*** Given information

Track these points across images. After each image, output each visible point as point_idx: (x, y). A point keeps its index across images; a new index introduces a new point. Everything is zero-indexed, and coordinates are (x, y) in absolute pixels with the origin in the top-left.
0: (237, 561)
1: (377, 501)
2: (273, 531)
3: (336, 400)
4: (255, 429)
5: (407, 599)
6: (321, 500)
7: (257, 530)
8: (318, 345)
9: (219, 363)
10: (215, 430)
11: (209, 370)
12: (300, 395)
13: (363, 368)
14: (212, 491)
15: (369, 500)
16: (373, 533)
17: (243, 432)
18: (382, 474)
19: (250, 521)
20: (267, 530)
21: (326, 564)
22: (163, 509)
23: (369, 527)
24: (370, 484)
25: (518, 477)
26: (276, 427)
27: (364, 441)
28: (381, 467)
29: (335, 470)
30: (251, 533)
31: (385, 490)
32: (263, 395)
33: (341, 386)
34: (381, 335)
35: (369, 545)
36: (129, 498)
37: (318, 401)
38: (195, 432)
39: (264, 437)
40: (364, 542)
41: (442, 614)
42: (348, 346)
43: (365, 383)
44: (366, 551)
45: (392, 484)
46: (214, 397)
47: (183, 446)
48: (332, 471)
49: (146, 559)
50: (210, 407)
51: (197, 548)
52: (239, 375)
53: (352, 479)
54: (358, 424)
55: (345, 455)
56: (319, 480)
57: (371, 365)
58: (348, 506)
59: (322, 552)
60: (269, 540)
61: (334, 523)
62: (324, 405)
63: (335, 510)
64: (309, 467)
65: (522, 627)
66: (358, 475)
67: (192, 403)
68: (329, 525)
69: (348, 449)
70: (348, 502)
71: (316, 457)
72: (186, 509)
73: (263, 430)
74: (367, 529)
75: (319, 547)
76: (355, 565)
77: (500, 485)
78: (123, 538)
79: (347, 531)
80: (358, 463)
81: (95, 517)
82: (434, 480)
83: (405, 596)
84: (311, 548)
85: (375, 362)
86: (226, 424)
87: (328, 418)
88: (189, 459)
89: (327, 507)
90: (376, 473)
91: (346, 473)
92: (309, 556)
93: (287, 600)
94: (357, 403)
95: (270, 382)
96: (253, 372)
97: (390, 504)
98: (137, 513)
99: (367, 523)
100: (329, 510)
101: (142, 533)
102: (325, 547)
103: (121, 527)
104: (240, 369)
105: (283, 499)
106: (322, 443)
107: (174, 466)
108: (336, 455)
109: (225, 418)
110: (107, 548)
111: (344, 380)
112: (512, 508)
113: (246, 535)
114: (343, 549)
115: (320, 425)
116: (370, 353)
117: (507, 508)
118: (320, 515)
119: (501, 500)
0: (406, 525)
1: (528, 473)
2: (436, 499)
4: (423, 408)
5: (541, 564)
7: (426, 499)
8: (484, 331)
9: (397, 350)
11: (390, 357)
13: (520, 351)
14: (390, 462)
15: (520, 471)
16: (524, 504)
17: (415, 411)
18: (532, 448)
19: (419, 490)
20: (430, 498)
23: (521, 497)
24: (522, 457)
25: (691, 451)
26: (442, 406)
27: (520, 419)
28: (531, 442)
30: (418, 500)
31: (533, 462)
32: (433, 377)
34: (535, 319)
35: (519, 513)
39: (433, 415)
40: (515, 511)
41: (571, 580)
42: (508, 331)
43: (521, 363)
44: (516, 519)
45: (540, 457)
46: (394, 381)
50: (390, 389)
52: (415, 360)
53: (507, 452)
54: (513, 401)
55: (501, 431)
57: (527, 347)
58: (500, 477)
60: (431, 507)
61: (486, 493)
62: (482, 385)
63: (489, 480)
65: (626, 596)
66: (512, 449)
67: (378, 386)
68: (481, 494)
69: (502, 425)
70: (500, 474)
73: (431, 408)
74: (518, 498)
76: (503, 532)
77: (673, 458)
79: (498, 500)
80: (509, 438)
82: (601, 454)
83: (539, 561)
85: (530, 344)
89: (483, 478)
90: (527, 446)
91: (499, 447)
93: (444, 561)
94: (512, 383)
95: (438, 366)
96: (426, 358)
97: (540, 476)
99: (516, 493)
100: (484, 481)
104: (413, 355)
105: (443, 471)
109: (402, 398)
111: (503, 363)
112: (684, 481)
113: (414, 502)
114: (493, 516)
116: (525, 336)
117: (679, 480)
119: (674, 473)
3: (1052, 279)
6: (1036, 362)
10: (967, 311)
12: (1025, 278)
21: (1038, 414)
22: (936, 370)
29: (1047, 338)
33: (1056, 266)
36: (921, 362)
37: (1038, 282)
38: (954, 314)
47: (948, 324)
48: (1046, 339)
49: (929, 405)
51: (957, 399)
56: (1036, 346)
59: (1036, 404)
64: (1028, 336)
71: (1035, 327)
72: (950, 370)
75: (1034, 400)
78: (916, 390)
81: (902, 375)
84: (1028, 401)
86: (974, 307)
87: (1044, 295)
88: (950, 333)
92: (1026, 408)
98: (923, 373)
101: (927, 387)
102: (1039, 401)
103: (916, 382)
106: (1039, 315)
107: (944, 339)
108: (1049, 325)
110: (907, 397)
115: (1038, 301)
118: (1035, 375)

******

- _Task to complete_:
Copy the lines from the first one through the line containing "9: (219, 363)", substituting "pixel units" for "pixels" and leaving everything else as it is.

- _Exercise response_:
Track these points across images. After each image, output each visible point as point_idx: (x, y). A point keeps its index across images; a new index introduces a new point. Everything is zero-indexed, and coordinates are (x, y) in absolute pixel units with the origin in the top-left.
0: (237, 561)
1: (377, 501)
2: (273, 531)
3: (336, 400)
4: (255, 429)
5: (407, 599)
6: (321, 500)
7: (257, 530)
8: (318, 345)
9: (219, 363)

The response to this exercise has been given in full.